Kernel Constraint similar to the one implemented in Keras

ilyes · July 7, 2019, 4:02pm

Hi,

I want to add a constraint (max_norm) to my 2D convolutional layer’s weights. For example we can do that easily in Keras using:

keras.layers.Conv2D(8, (3, 2), activation='relu', kernel_constraint=max_norm(1.))

which makes a convolutional layer with 8 kernels each one has a size of (3, 2).

Is there a way to do the same in Pytorch? i searched in the forum but can’t find something relevant.

Thank you

tom · July 8, 2019, 5:44am

The usual way to do this is to use the functional interface to redefine the forward

class ConstrainedConv2d(nn.Conv2d):
    def forward(self, input):
        return F.conv2d(input, self.weight.clamp(min=-1.0, max=1.0), self.bias, self.stride,
                        self.padding, self.dilation, self.groups)

The important bit here being the .clamp.

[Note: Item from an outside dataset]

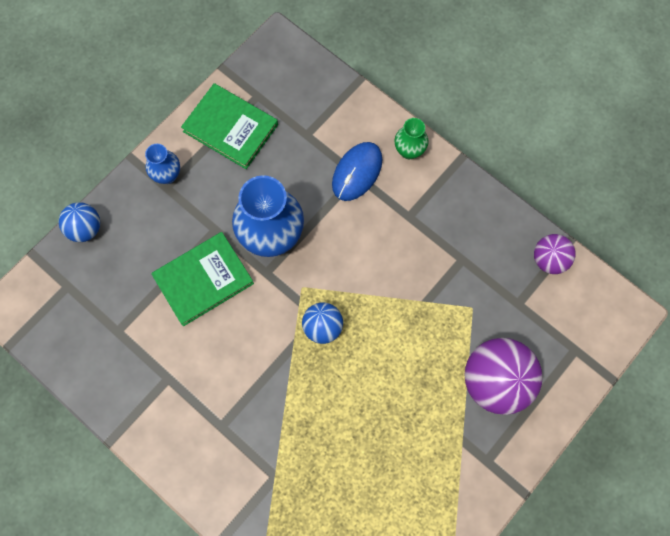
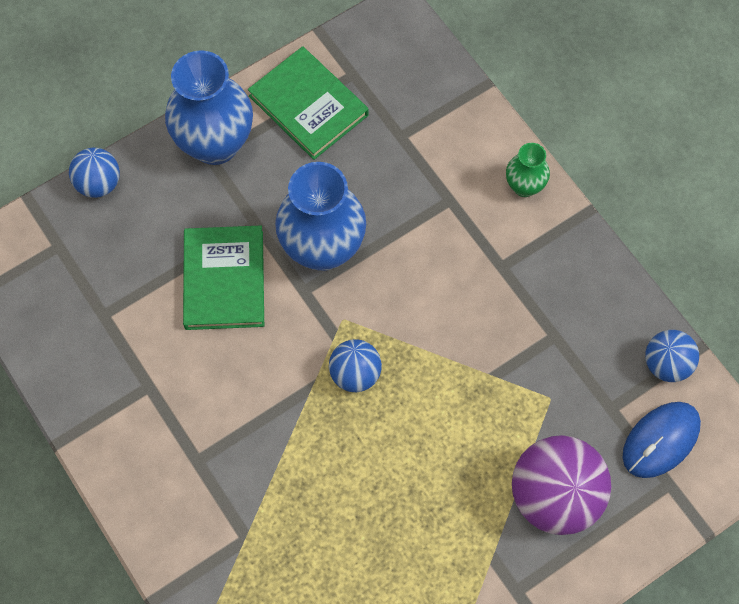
camera: 15 degrees right, 5 degrees down
(167, 175) = (215, 144): blue vase -> blue vase, size x1.98
(203, 280) = (224, 280): green book -> green book turned 75 degrees counterclockwise
(357, 172) = (451, 197): blue mouse -> blue mouse (661, 440)
(549, 260) = (666, 364): purple ball -> blue ball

For spectral norm, there is a utility in torch.nn.utils.
In IPython, you can get the forward of Conv2d using ?? nn.Conv2d to ensure feature parity (e.g. I left out the padding_mode).

Best regards

Thomas

ilyes · July 8, 2019, 8:58am

Thank you! still have a problem with the exact implementation. Let’s say I have a code as follows:

class Model (nn.Module):
    def __init__(self):
        super(Model, self).__init__()
        self.H  = 200
        self.W = 200
        self.conv = nn.Conv2d(1, 8, (1, 101), padding = (0, 50), bias = False)
        self.fc1 = nn.Linear(self.H * self.W , 1)        
    def forward(self, x):
      
        x = self.conv(x)
        x = F.relu(x)
        x = x.view(-1, self.H * self.W)
        x = torch.sigmoid(self.fc1(x))
        return x

Now Do I have to implement the ConstrainedConv2d like you did

class ConstrainedConv2d(nn.Conv2d):
    def forward(self, input):
        return F.conv2d(input, self.weight.clamp(min=-1.0, max=1.0), self.bias, self.stride,
                        self.padding, self.dilation, self.groups)

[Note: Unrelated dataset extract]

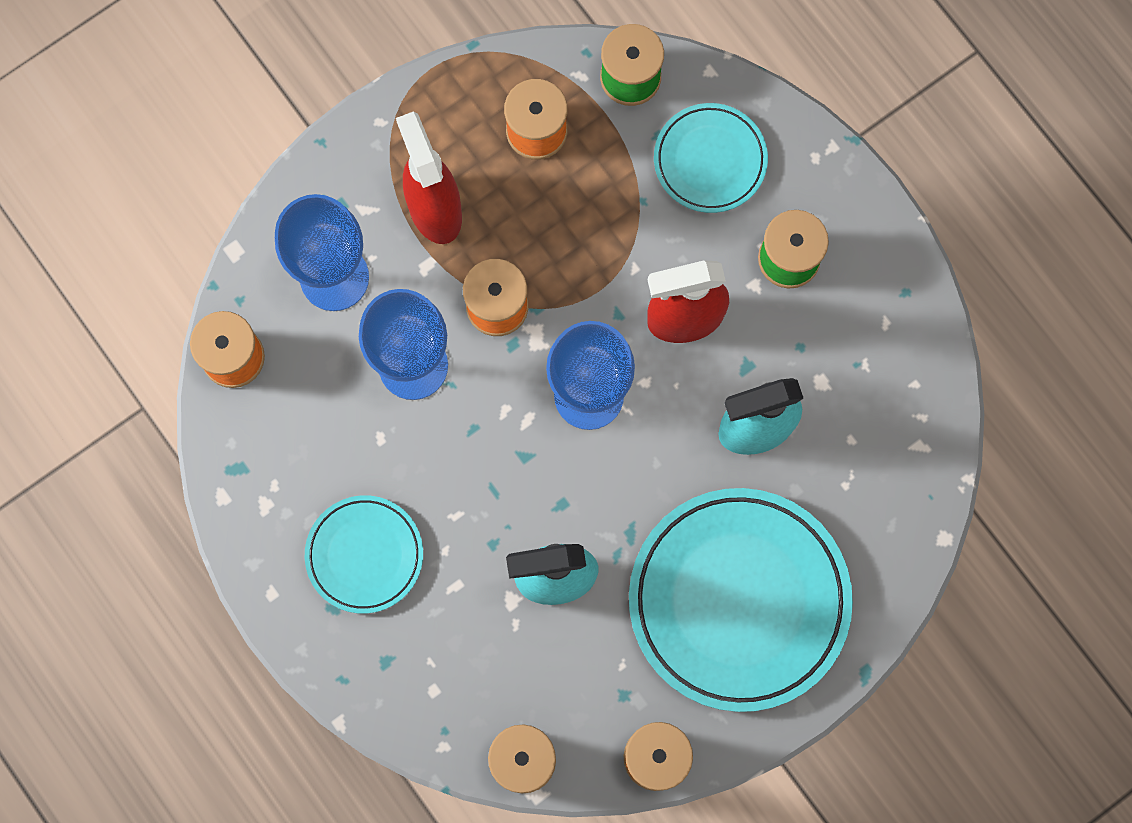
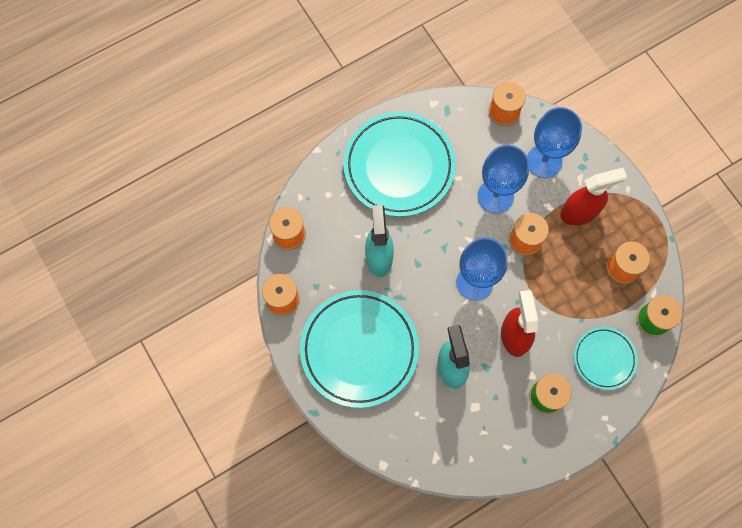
camera: 95 degrees right, 5 degrees down
(364, 555) = (399, 166): turquoise plate -> turquoise plate, size x1.87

and replace my conv2D defined in the init by ConstrainedConv2D ? and if so how do I pass the the desired parameters to ConstrainedConv2D (input channel, outputChannel, kernel size …)

tom · July 8, 2019, 9:21am

ConstrainedConv2d inherits it’s __init__ from nn.Conv2d, so you can use it as a drop-in replacement.

Best regards

Thomas

ilyes · July 8, 2019, 9:43am

Got it! Thank you Thomas

lkc · September 18, 2020, 6:27pm

Wouldn’t this constrain the weights to be between -1.0 and 1.0? In Keras the max_norm constraint is on the norm itself and weights are adjusted proportionally. Something along the following lines

    def _max_norm(self, w):
        norm = w.norm(2, dim=0, keepdim=True)
        desired = torch.clamp(norm, 0, self._max_norm_val)
        return w * (desired / (self._eps + norm))

This is taken from this post.

Max Norm Constraint

If a hidden unit’s weight vector’s L2 norm L ever gets bigger than a certain max value c , multiply the weight vector by c/L . Enforce it immediately after each weight vector update or after every X gradient update.

This constraint is another form of regularization. While L2 penalizes high weights using the loss function, “max norm” acts directly on the weights. L2 exerts a constant pressure to move the weights near zero which could throw away useful information when the loss function doesn’t provide incentive for the weights to remain far from zero. On the other hand, “max norm” never drives the weights to near zero. As long as the norm is less than the constraint value, the constraint has no effect.

Since the OP accepted the given answer, the weight constraint probably solved their problem. But Just for future references, I think max_norm is different than clamping the weight directly. Let me know if I missed something here.